At long last, we secured it. I issued proceedings in the High Court, and the manila folder labelled Finney vs CQC was born. Prior to this, my only brush with the law was three points for speeding. How on earth did I end up here? As the lawyers took the reins, there followed an endless exchange of documents in which both sides transmitted, neither side received and timescales seemed timeless. The only one with a sense of urgency was me.

During these 18 months, my life was on pause: the stain on my reputation meant even voluntary work was denied me. I moved from a highly challenging executive role to nothing overnight.

My family had to share in my shame and distress at being so publicly humiliated. Mercifully after 15 months I reached an out-of-court settlement comprising damages, my legal costs and an apology from the CQC.

Yet even then, while Channel 4 took this outcome seriously, the rest of the press dismissed it as not newsworthy and it was only by working with the Independent Press Standards Organisation was I able to get the apology printed under the most incriminating coverage on the web.

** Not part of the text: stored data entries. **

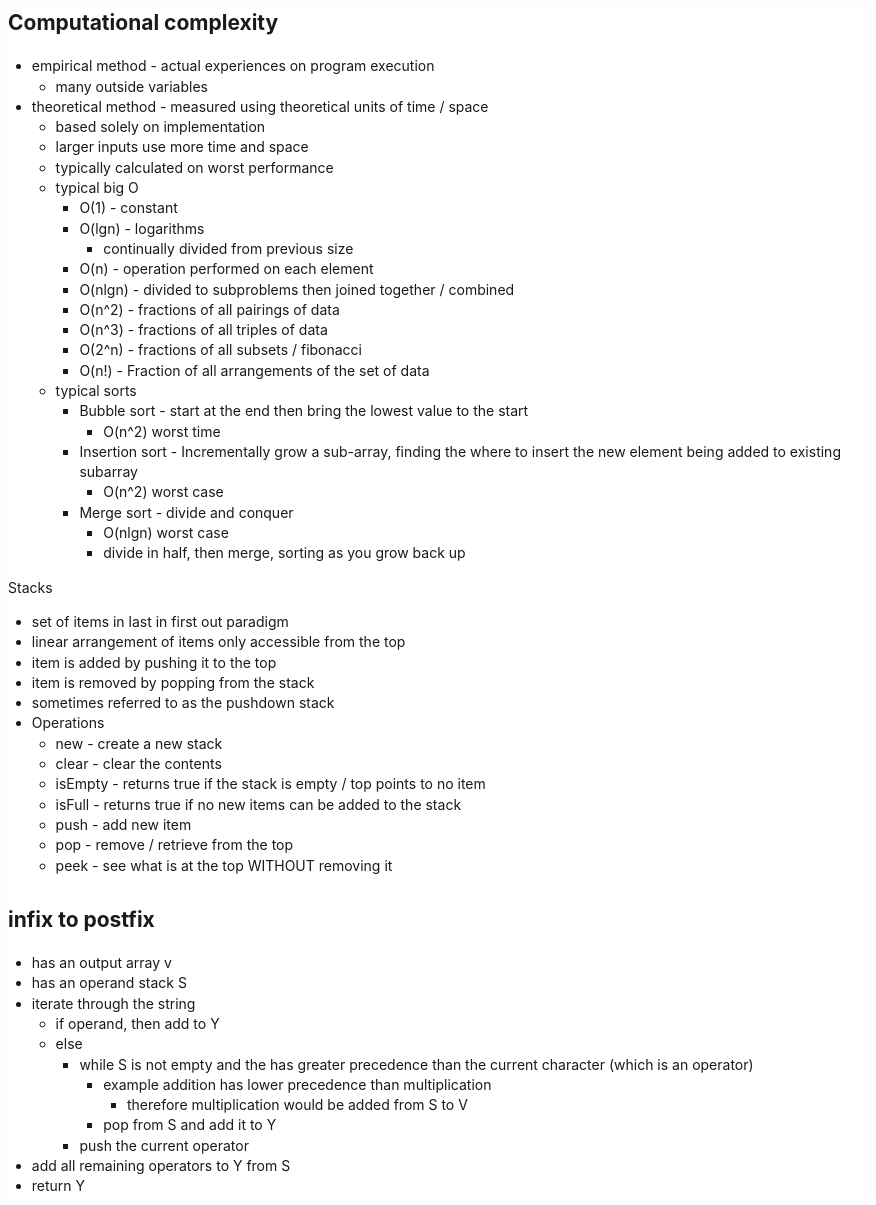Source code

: ## Computational complexity

 - empirical method - actual experiences on program execution
	 - many outside variables
 - theoretical method - measured using theoretical units of time / space
	 - based solely on implementation
	 - larger inputs use more time and space
	 - typically calculated on worst performance
	 - typical big O
		 - O(1) - constant
		 - O(lgn) - logarithms
			 - continually divided from previous size
		 - O(n) - operation performed on each element
		 - O(nlgn) - divided to subproblems then joined together / combined
		 - O(n^2) - fractions of all pairings of data
		 - O(n^3) - fractions of all triples of data
		 - O(2^n) - fractions of all subsets / fibonacci
		 - O(n!) - Fraction of all arrangements of the set of data
	 - typical sorts
		 - Bubble sort - start at the end then bring the lowest value to the start
			 - O(n^2) worst time
		 - Insertion sort - Incrementally grow a sub-array, finding the where to insert the new element being added to existing subarray
			 - O(n^2) worst case
		 - Merge sort - divide and conquer
			 - O(nlgn) worst case
			 - divide in half, then merge, sorting as you grow back up

Stacks
 - set of items in last in first out paradigm
 - linear arrangement of items only accessible from the top
 - item is added by pushing it to the top
 - item is removed by popping from the stack
 - sometimes referred to as the pushdown stack
 - Operations
	 - new - create a new stack
	 - clear - clear the contents
	 - isEmpty - returns true if the stack is empty / top points to no item
	 - isFull - returns true if no new items can be added to the stack
	 - push - add new item
	 - pop - remove / retrieve from the top
	 - peek - see what is at the top WITHOUT removing it

## infix to postfix

 - has an output array v
 - has an operand stack S
 - iterate through the string
	 - if operand, then add to Y
	 - else
		 - while S is not empty and the has greater precedence than the current character (which is an operator)
			 - example addition has lower precedence than multiplication
				 - therefore multiplication would be added from S to V
			 - pop from S and add it to Y
		 - push the current operator
 - add all remaining operators to Y from S
 - return Y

Is there a moral to my story as “Public enemy No 1”? There were several possible lessons. The first is for companies to ensure allegations against their employees are watertight before they toss their names to the wolves. Due legal processes exist for a reason, and are all the more important in an age of social media and a 24-hour rolling news cycle.

For journalists caught in the grip of these forces, meanwhile, I’d beg you to do your own research and consider the context of the story. If it’s complex don’t simplify it for the sake of cheap headlines; the personal cost to the individual is irrevocable.

I’d ask you to remember that sinister, conspiratorial behaviour is rare among human beings. Most of us, particularly those in the public sector, wish to do a good job; and when we don’t, it’s most likely to be human failings.

As for politicians, when you join the lynch mob without stopping to ask a few questions, you are no better than a cheap headline. We expect more of you.

The third lesson concerns us the public: I have learnt to think critically when I see someone vilified in the national media, to consider if I am in possession of both sides of the story and ask if the story really make sense. To paraphrase Oscar Wilde, the truth is rarely pure, never simple and easily exploited.